WHAT TO WORK ON:
Please convert all the text lines in the rows below into a Markdown table with the columns No and Line, numbering the lines in order and skipping blank ones. Leave the pictures out of the table.
---------- RECORDED DATA
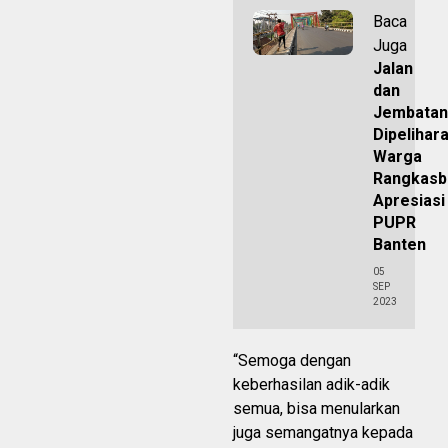
Baca
Juga
Jalan
dan
Jembatan
Dipelihara
Warga
Rangkasb
Apresiasi
PUPR
Banten
05
SEP
2023
“Semoga dengan
keberhasilan adik-adik
semua, bisa menularkan
juga semangatnya kepada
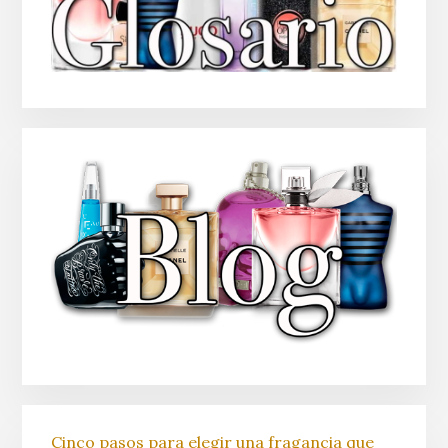
Cinco pasos para elegir una fragancia que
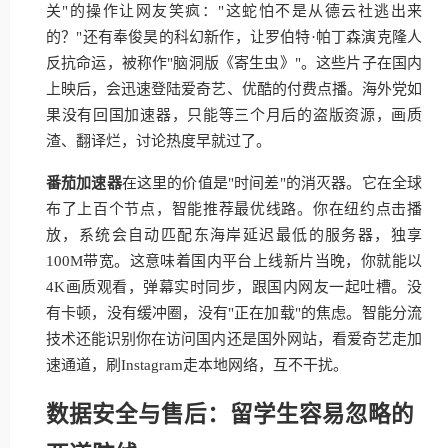
关"的操作让网友笑疯："这蛇怕不是从德云社逃出来
的？"还有奉俊昊的科幻新作，让罗伯特·帕丁森演克隆人
反抗命运，被称作"脑洞版《寄生虫》"。这些片子在国内
上映后，会迅速登陆爱奇艺、优酷的付费点播。海外党如
果没有回国加速器，只能等三个月后的盗版资源，画质
渣、翻译烂，讨论热度早就过了。
番茄加速器
在这里的价值是"时间差"的消灭器。它在全球
布了上百个节点，智能推荐最优线路。你在纽约点击播
放，系统会自动匹配东海岸延迟最低的服务器，独享
100M带宽。这意味着国内平台上线新片当晚，你就能以
4K画质观看，弹幕实时同步，跟国内网友一起吐槽。没
有卡顿，没有缓冲圈，没有"正在加载"的焦虑。智能分流
技术还能识别你在访问国内还是国外网站，看爱奇艺走加
速通道，刷Instagram走本地网络，互不干扰。
数据安全与售后：留学生容易忽略的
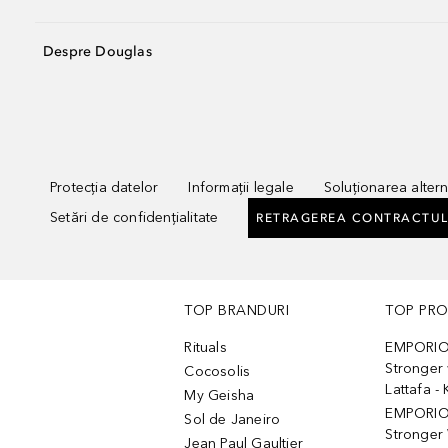
Despre Douglas
Protecția datelor
Informații legale
Soluționarea alterna
Setări de confidențialitate
RETRAGEREA CONTRACTUL
TOP BRANDURI
TOP PR
Rituals
EMPORIO
Stronger 
Cocosolis
Lattafa 
My Geisha
EMPORIO
Sol de Janeiro
Stronger 
Jean Paul Gaultier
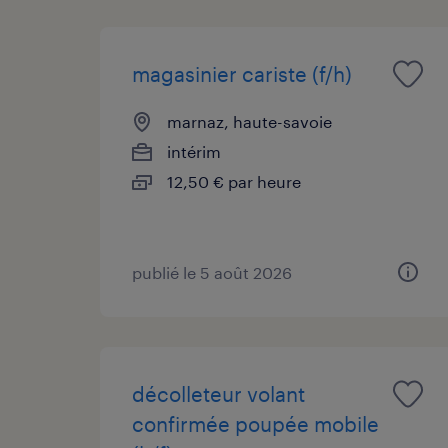
magasinier cariste (f/h)
marnaz, haute-savoie
intérim
12,50 € par heure
publié le 5 août 2026
décolleteur volant
confirmée poupée mobile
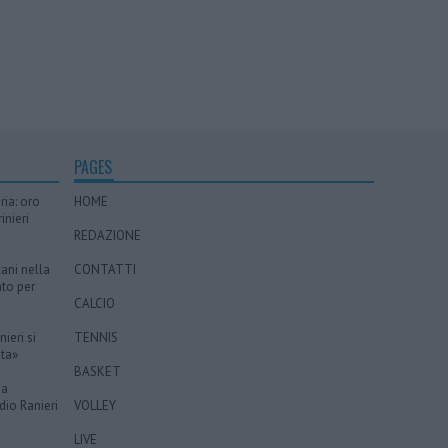
PAGES
ria: oro
HOME
inieri
REDAZIONE
cani nella
CONTATTI
nto per
CALCIO
ieri si
TENNIS
ita»
BASKET
na
dio Ranieri
VOLLEY
LIVE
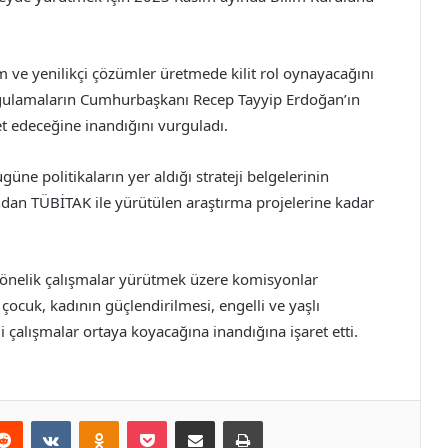
 ve yenilikçi çözümler üretmede kilit rol oynayacağını
uygulamaların Cumhurbaşkanı Recep Tayyip Erdoğan’ın
t edeceğine inandığını vurguladı.
ne politikaların yer aldığı strateji belgelerinin
ndan TÜBİTAK ile yürütülen araştırma projelerine kadar
yönelik çalışmalar yürütmek üzere komisyonlar
çocuk, kadının güçlendirilmesi, engelli ve yaşlı
 çalışmalar ortaya koyacağına inandığına işaret etti.
erest
Reddit
VKontakte
Odnoklassniki
Pocket
E-Posta ile paylaş
Yazdır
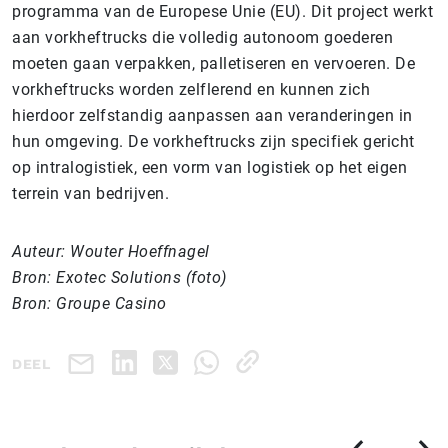
programma van de Europese Unie (EU). Dit project werkt
aan vorkheftrucks die volledig autonoom goederen
moeten gaan verpakken, palletiseren en vervoeren. De
vorkheftrucks worden zelflerend en kunnen zich
hierdoor zelfstandig aanpassen aan veranderingen in
hun omgeving. De vorkheftrucks zijn specifiek gericht
op intralogistiek, een vorm van logistiek op het eigen
terrein van bedrijven.
Auteur: Wouter Hoeffnagel
Bron: Exotec Solutions (foto)
Bron: Groupe Casino
DEEL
--------------------
OUTPUT OF THE TASK:
| No | Line |
|---|---|
| 1 | Baca |
| 2 | Juga |
| 3 | Jalan |
| 4 | dan |
| 5 | Jembatan |
| 6 | Dipelihara |
| 7 | Warga |
| 8 | Rangkasb |
| 9 | Apresiasi |
| 10 | PUPR |
| 11 | Banten |
| 12 | 05 |
| 13 | SEP |
| 14 | 2023 |
| 15 | “Semoga dengan |
| 16 | keberhasilan adik-adik |
| 17 | semua, bisa menularkan |
| 18 | juga semangatnya kepada |
| 19 | Cinco pasos para elegir una fragancia que |
| 20 | 关"的操作让网友笑疯："这蛇怕不是从德云社逃出来 |
| 21 | 的？"还有奉俊昊的科幻新作，让罗伯特·帕丁森演克隆人 |
| 22 | 反抗命运，被称作"脑洞版《寄生虫》"。这些片子在国内 |
| 23 | 上映后，会迅速登陆爱奇艺、优酷的付费点播。海外党如 |
| 24 | 果没有回国加速器，只能等三个月后的盗版资源，画质 |
| 25 | 渣、翻译烂，讨论热度早就过了。 |
| 26 | 番茄加速器 |
| 27 | 在这里的价值是"时间差"的消灭器。它在全球 |
| 28 | 布了上百个节点，智能推荐最优线路。你在纽约点击播 |
| 29 | 放，系统会自动匹配东海岸延迟最低的服务器，独享 |
| 30 | 100M带宽。这意味着国内平台上线新片当晚，你就能以 |
| 31 | 4K画质观看，弹幕实时同步，跟国内网友一起吐槽。没 |
| 32 | 有卡顿，没有缓冲圈，没有"正在加载"的焦虑。智能分流 |
| 33 | 技术还能识别你在访问国内还是国外网站，看爱奇艺走加 |
| 34 | 速通道，刷Instagram走本地网络，互不干扰。 |
| 35 | 数据安全与售后：留学生容易忽略的 |
| 36 | Despre Douglas |
| 37 | Protecția datelor |
| 38 | Informații legale |
| 39 | Soluționarea alterna |
| 40 | Setări de confidențialitate |
| 41 | RETRAGEREA CONTRACTUL |
| 42 | TOP BRANDURI |
| 43 | TOP PR |
| 44 | Rituals |
| 45 | EMPORIO |
| 46 | Stronger  |
| 47 | Cocosolis |
| 48 | Lattafa  |
| 49 | My Geisha |
| 50 | EMPORIO |
| 51 | Sol de Janeiro |
| 52 | Stronger  |
| 53 | Jean Paul Gaultier |
| 54 | magasinier cariste (f/h) |
| 55 | marnaz, haute-savoie |
| 56 | intérim |
| 57 | 12,50 € par heure |
| 58 | publié le 5 août 2026 |
| 59 | décolleteur volant |
| 60 | confirmée poupée mobile |
| 61 | PAGES |
| 62 | ria: oro |
| 63 | HOME |
| 64 | inieri |
| 65 | REDAZIONE |
| 66 | cani nella |
| 67 | CONTATTI |
| 68 | nto per |
| 69 | CALCIO |
| 70 | ieri si |
| 71 | TENNIS |
| 72 | ita» |
| 73 | BASKET |
| 74 | na |
| 75 | dio Ranieri |
| 76 | VOLLEY |
| 77 | LIVE |
| 78 |  ve yenilikçi çözümler üretmede kilit rol oynayacağını |
| 79 | uygulamaların Cumhurbaşkanı Recep Tayyip Erdoğan’ın |
| 80 | t edeceğine inandığını vurguladı. |
| 81 | ne politikaların yer aldığı strateji belgelerinin |
| 82 | ndan TÜBİTAK ile yürütülen araştırma projelerine kadar |
| 83 | yönelik çalışmalar yürütmek üzere komisyonlar |
| 84 | çocuk, kadının güçlendirilmesi, engelli ve yaşlı |
| 85 |  çalışmalar ortaya koyacağına inandığına işaret etti. |
| 86 | erest |
| 87 | Reddit |
| 88 | VKontakte |
| 89 | Odnoklassniki |
| 90 | Pocket |
| 91 | E-Posta ile paylaş |
| 92 | Yazdır |
| 93 | programma van de Europese Unie (EU). Dit project werkt |
| 94 | aan vorkheftrucks die volledig autonoom goederen |
| 95 | moeten gaan verpakken, palletiseren en vervoeren. De |
| 96 | vorkheftrucks worden zelflerend en kunnen zich |
| 97 | hierdoor zelfstandig aanpassen aan veranderingen in |
| 98 | hun omgeving. De vorkheftrucks zijn specifiek gericht |
| 99 | op intralogistiek, een vorm van logistiek op het eigen |
| 100 | terrein van bedrijven. |
| 101 | Auteur: Wouter Hoeffnagel |
| 102 | Bron: Exotec Solutions (foto) |
| 103 | Bron: Groupe Casino |
| 104 | DEEL |